Наступило долгое молчание. Позвякивали только бутылки на столе. Мы старались не смотреть друг на друга, а Лола молча плакала, сердитая на всех и вся, лишь время от времени чуть слышно вздыхала. Через час или полтора, когда темнота за окном приобрела молочный оттенок и все мы были уже совершенно пьяны, я увидел Корнелию, которая тихо скользила по комнате, переворачивая пепельницы и раскручивая магнитофонную ленту, Г. В. поднялся с постели и сказал:

— А если мы найдем его родителей и отдадим им деньги из копилки?

— Не имеет смысла, — категорично отрубил Биби, — его родители не нуждались в деньгах, не об этом речь. Ты ничего не понял.

— Если б мы раньше могли что-нибудь сделать… — произнес я минут через десять, словно оправдывая Биби, но после этого тут же уснул, и, видимо, с остальными произошло то же самое.

В 11 часов дня мы с Г. В. одновременно проснулись. Биби ушел с Лолой, захватив два своих чемодана, что лежали на шкафу. На двери мылом было написано: «Прощайте!»

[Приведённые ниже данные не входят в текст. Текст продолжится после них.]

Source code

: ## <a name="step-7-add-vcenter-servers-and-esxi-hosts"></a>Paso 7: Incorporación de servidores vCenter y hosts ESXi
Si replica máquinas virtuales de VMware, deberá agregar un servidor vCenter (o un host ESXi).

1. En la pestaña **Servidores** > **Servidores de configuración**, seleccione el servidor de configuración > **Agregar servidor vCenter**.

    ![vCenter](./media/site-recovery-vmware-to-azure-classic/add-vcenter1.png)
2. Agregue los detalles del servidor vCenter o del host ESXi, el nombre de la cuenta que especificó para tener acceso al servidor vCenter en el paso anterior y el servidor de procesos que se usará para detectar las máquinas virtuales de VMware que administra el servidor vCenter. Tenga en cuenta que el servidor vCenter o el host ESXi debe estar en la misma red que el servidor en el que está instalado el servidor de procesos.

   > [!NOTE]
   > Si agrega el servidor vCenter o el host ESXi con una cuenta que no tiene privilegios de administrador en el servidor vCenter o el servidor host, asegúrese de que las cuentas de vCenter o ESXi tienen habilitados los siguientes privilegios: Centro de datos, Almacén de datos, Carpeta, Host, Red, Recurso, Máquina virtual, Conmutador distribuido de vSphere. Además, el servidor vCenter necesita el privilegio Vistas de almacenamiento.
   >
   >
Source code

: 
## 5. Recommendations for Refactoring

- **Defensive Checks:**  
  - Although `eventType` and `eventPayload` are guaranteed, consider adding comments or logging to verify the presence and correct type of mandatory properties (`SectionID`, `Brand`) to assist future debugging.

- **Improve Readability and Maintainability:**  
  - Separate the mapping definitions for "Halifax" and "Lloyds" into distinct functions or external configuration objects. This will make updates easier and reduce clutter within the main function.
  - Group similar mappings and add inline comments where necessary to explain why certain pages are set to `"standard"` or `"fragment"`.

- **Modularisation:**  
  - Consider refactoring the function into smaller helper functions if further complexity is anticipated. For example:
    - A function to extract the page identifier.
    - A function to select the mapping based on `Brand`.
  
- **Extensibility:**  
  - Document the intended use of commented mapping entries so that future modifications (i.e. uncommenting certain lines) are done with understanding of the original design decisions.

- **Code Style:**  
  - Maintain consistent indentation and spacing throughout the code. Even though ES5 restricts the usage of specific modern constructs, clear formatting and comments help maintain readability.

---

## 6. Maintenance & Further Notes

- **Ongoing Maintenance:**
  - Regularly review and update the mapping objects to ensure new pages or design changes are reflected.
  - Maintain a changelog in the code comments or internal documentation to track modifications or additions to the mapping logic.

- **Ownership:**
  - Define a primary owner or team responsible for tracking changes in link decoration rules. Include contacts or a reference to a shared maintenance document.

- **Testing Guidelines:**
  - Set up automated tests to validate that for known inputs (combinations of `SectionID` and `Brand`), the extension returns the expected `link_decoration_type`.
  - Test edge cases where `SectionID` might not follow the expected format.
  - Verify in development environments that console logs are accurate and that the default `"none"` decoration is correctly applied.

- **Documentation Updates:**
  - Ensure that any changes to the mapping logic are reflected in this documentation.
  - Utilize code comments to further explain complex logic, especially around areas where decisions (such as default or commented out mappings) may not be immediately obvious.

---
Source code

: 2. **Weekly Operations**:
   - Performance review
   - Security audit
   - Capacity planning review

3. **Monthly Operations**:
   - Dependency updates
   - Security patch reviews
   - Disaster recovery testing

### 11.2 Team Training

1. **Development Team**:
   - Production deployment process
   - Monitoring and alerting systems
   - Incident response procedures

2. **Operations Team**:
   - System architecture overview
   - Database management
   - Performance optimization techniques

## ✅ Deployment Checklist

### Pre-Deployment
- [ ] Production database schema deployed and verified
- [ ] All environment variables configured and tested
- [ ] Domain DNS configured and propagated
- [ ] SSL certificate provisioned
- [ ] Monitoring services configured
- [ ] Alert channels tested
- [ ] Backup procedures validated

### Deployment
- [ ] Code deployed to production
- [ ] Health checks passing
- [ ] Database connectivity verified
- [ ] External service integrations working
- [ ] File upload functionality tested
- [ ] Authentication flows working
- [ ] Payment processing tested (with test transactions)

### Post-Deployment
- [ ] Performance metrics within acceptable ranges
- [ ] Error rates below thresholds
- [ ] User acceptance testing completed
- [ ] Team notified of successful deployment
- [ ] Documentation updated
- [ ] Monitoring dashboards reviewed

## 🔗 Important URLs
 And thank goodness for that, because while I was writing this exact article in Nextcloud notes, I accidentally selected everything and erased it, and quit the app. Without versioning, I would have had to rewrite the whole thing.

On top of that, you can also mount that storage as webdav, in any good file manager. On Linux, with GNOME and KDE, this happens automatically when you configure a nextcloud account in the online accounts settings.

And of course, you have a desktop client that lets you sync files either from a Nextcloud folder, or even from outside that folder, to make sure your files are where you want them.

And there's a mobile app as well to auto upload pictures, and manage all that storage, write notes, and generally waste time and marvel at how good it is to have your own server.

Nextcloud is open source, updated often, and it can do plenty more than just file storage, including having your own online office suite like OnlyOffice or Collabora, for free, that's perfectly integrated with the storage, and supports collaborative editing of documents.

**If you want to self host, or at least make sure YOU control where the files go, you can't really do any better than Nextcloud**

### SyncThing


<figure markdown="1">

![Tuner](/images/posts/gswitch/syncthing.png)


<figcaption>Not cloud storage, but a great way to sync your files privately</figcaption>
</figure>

Г. В. бросился к шкафу и вытащил коробку с деньгами. Они лежали там в целости и сохранности. Он подошел к моей постели.

— Давай их поделим!

— Мне не нужно, — ответил я.

— То есть как это тебе не нужно? — зарычал он и, схватив меня за ворот, приподнял с постели. Потом отпустил и грохнулся на колени, прямо на грязный пол. Теперь наступила его очередь выкидывать номера.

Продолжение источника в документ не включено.